Lester Holt is maintaining NBC’s lead in the nightly news battles, but his rivals have moved closer to his network’s vaunted position in the daypart.
Holt, who has been at the helm of “NBC Nightly News” since anchor Brian Williams left the desk after his Feb. 6 broadcast, notched 9.4 million viewers between Feb. 9 and Feb. 13, according to Nielsen data. That marks Holt’s first full five-day stint on the show since Williams departed the program in the wake of an investigation into details he falsified about a 2003 NBC News expedition in Iraq. NBCUniversal suspended Williams, the nation’s most-watched evening news anchor, for six months without pay.
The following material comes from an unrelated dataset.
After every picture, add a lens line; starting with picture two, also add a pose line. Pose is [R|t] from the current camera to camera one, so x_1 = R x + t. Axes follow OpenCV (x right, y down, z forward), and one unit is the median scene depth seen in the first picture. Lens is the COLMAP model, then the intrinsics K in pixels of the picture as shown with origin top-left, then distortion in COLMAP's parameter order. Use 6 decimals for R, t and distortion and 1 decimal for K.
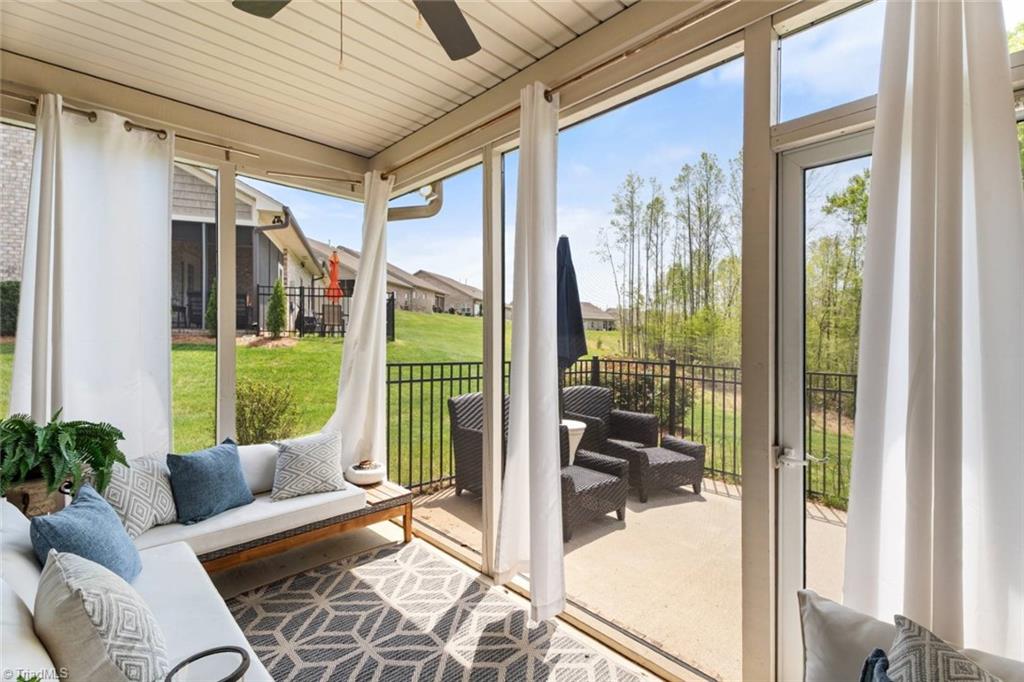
lens RADIAL K [[457.2, 0, 511.5], [0, 457.2, 334.9], [0, 0, 1]] dist [-0.000692, -0.000558]
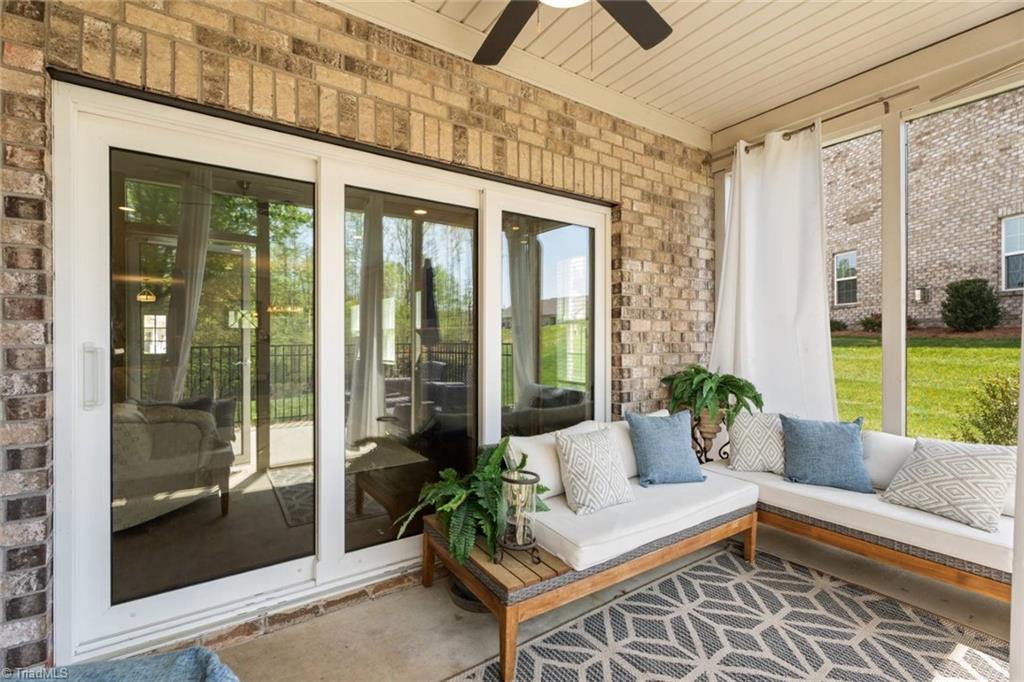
lens RADIAL K [[452.4, 0, 508.4], [0, 452.4, 340.5], [0, 0, 1]] dist [0.004139, 0.000063]
pose [[-0.175777, 0.000260, -0.984430, 0.087919], [0.002205, 0.999998, -0.000130, 0.014013], [0.984428, -0.002193, -0.175777, 0.097126]]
ABC’s “World News” garnered about 9.03 million viewers, while CBS’ “Evening News” secured a total viewership of about 7.63 million.
Holt also led his rivals in the viewership most desired by advertisers in news programming. “Nightly News” won 2.29 million adults 25-54 during the same time span. “World News” attracted 2.24 million and “Evening News” won nearly 1.79 million.
Even so, “Nightly’s” lead over its rivals is not as robust as it was a year ago, when NBC’s coverage of the Sochi Olympics helped boost the evening newscast to a nine-year ratings high. And it is down 7.6% in total viewers from the prior week, when Williams sat in the chair.
In the 2015 week, NBC’s “Nightly News” lead in total viewers shrank to 4% over ABC’s “World News” compared with 31.3% in the year-earlier week. And its lead over CBS’ “Evening News” fell to 23.2%, compared with 46% in 2014. NBC’s lead among viewers between 25 and 54 over ABC fell to 2.2%, compared with 33% in the year-earlier period, and its lead in the advertiser demo over CBS fell to about 28% compared with 51% in the year-earlier period.
Executives at all three networks will likely be trying to determine how much of NBC’s edge is eroded by the lack of Olympics and how much has dissipated due to Williams’ troubles and his disappearance from the anchor chair.
Within NBC News, a school of thought is emerging that Holt could keep the anchor chair, according to a person familiar with the situation. This person said some NBC News staffers think that if Holt can maintain a lead, albeit a lesser one, the network will continue to utilize him.
At the time of his suspension, NBCUniversal left open the possibility that Williams would again anchor the broadcast. Williams “deserves a second chance, and we are rooting for him,” said Steve Burke, chief executive of the Comcast-owned outlet, even though he called Williams’ actions “inexcusable.”